Stefan Sommer becomes purchasing director at Volkswagen



Volkswagen brings the former boss of the supplier ZF , Stefan Sommer, on his board to Wolfsburg. The manager becomes the new purchasing manager. Volkswagen Show chart announced that the Supervisory Board had appointed Sommer effective January 1, 2019 for the procurement department. Sommer follows the long-term purchasing director Francisco Javier Garcia Sanz, who left the group at his own request.

Thus, almost all VW board members – except for two – only after the announcement of the exhaust scandal been appointed in September 2015.

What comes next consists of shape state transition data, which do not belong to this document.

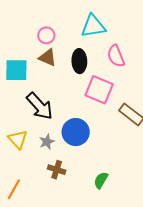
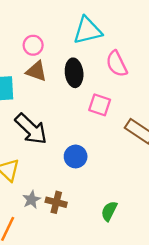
pink square: (99, 90) -> (100, 105), size x0.7
blue circle: (76, 132) -> (76, 156), size x0.7
gray star: (47, 142) -> (31, 200), moved

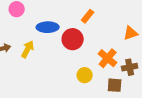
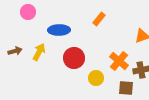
red circle: (73, 39) -> (74, 58), moved

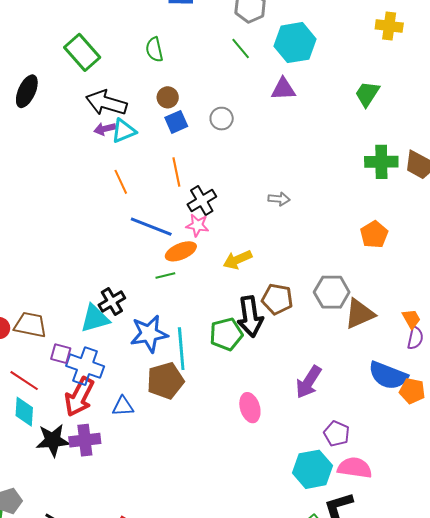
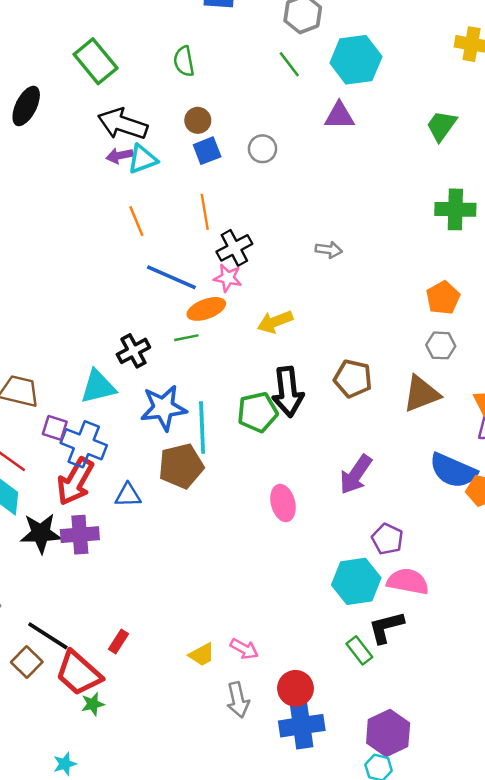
gray hexagon: (332, 292) -> (441, 345), moved, size x0.7
brown pentagon: (277, 299) -> (353, 379), moved
black cross: (112, 301) -> (133, 351), moved

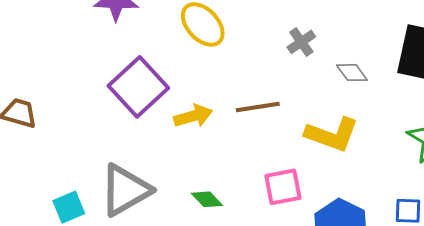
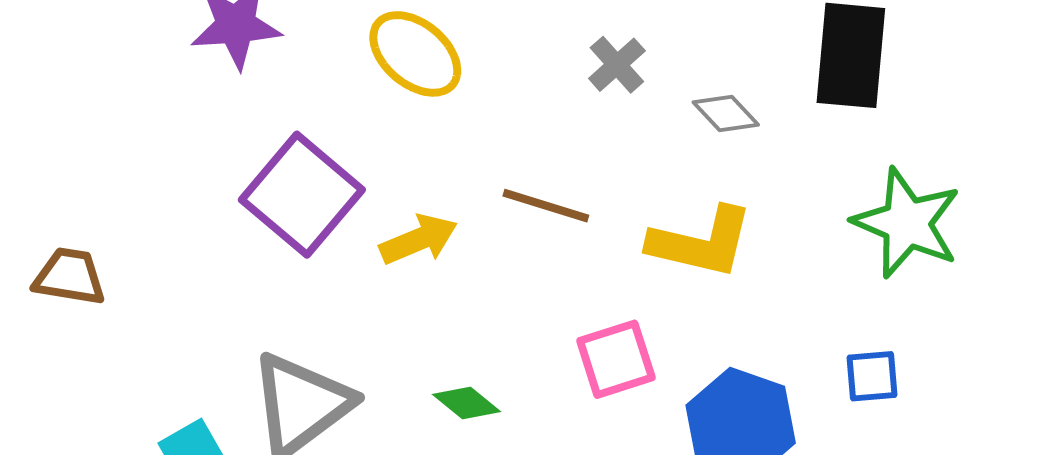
brown line: (258, 107) -> (546, 206), turned 33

Sommer was chief of the automotive supplier ZF from May 2012 to December 2017. The 55-year-old doctorate in mechanical engineering had thrown a dispute over the future direction of the Group with the most important ZF owner representative – the mayor of the city of Friedrichshafen.

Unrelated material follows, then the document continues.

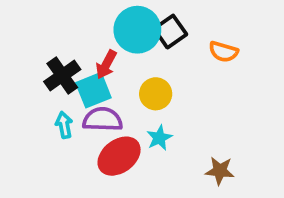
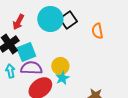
orange semicircle: (223, 52) -> (97, 31), turned 63
red arrow: (106, 65) -> (18, 22), moved
yellow circle: (156, 94) -> (60, 66), moved

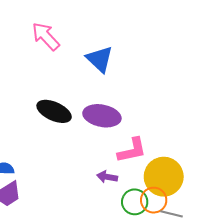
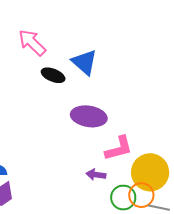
black ellipse: (54, 111) -> (53, 75), moved, size x0.7

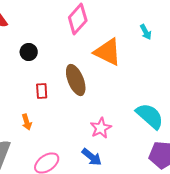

As a new VW purchasing manager, Sommer will have to put pressure on supplier companies in the future. So he will be with the Conflict between the Wolfsburg-based company and the Bosnian entrepreneurial family Hastor have to deal with their supply group Prevent.

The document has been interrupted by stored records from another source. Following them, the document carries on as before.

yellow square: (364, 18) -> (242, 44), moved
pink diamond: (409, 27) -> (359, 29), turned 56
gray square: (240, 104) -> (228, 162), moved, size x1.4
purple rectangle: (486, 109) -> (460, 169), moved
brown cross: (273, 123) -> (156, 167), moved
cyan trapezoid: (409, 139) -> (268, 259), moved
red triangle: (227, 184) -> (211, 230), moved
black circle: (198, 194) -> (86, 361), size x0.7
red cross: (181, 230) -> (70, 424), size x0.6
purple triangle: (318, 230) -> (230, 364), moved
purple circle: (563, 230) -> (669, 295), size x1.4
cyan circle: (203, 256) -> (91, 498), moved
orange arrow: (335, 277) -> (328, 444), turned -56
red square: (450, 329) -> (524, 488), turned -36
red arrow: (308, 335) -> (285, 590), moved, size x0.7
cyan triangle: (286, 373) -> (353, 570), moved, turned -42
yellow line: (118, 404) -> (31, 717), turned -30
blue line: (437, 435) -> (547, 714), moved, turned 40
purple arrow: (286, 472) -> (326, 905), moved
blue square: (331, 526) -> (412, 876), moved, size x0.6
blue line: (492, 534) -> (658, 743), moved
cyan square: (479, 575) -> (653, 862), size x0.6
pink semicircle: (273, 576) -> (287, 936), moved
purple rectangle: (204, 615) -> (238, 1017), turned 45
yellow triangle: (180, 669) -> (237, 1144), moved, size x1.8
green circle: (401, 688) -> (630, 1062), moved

Responsible for around 80,000 employees

Summer gets added Volkswagen more power than its predecessor. The Group restructuring initiated by the new CEO Herbert Diess plans to combine purchasing and component plants in the procurement / component unit. This should make the group less centrally managed in the future.

In the future, Sommer will not only be responsible for procurement, but also for the component plants. The division includes 56 factories around the world, including gearboxes, engines and chassis elements with around 80,000 employees. The aim of the specially created division is to make the internal business with components, which are also used in models of VW subsidiaries, more efficient, also with a view to e-mobility.

Court in USA confirms VW comparison with customers

For relief, VW should provide a message from the US. There, a court of appeal in the exhaust gas scandal has confirmed a billion-dollar settlement between the Group and injured US customers. The judges rejected objections to the compromise with numerous class action plaintiffs as unfounded.

Specifically, it was about the legality of an up to about ten billion dollar compensation program that VW had set up mainly for repurchases and repairs of nearly 500,000 diesel vehicles with manipulation software. Some plaintiffs had refused to accept this solution and had appealed.

However, the court dismissed their application and assessed the settlement as “fair and reasonable”. The affected VW customers are likely to have received higher compensation than they could have expected in a lawsuit against the company, it said in the statement.

So far, VW has already booked more than 25 billion euros in legal costs in the exhaust scandal for compensation and penalties in North America.